::: Source data

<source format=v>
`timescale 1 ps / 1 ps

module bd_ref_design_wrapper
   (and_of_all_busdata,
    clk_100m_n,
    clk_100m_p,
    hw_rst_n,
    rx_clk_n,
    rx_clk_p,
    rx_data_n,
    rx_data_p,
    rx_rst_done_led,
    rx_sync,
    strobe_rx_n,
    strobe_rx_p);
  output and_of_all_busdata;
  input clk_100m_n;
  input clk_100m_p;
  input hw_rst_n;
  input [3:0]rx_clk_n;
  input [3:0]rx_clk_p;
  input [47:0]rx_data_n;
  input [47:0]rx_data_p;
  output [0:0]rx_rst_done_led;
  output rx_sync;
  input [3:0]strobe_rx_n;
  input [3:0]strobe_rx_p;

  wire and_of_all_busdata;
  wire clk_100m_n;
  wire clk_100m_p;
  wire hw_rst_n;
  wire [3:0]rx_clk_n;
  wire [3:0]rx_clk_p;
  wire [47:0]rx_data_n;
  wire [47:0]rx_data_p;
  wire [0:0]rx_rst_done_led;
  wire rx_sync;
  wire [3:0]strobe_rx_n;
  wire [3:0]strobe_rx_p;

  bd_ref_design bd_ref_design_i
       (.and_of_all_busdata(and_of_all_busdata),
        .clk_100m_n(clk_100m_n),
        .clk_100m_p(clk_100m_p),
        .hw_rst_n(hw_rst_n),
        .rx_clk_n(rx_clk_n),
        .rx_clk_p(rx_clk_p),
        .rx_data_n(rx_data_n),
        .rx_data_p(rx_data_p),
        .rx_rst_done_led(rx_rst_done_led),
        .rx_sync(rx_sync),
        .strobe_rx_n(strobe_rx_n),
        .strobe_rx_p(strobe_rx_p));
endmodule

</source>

::::::
::: Source data

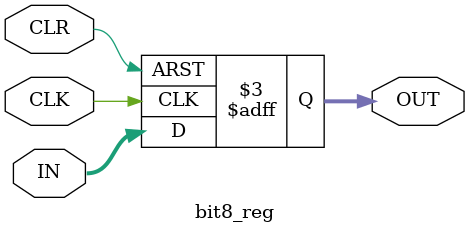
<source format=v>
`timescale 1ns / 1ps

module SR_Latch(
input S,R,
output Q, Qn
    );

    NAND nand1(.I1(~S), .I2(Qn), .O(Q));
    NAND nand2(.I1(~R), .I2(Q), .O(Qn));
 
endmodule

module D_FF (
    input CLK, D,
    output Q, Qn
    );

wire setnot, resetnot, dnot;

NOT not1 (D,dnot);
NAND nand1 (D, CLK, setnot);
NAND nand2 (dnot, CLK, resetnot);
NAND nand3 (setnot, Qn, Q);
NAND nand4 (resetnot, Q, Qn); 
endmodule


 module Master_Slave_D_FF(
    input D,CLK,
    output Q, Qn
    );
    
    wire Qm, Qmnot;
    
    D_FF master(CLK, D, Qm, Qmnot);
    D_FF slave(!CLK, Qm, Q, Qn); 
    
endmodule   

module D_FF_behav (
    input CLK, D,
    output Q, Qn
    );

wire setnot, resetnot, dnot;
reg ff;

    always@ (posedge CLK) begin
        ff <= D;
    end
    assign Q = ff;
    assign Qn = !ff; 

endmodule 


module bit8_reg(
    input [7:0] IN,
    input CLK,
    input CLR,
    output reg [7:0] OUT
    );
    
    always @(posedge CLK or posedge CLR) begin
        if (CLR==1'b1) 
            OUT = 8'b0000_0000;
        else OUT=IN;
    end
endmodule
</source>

::::::

• **Prompt**
Lines from the entries that contain the string "timescale" are what must be copied.

• **Response area**
`timescale 1 ps / 1 ps
`timescale 1ns / 1ps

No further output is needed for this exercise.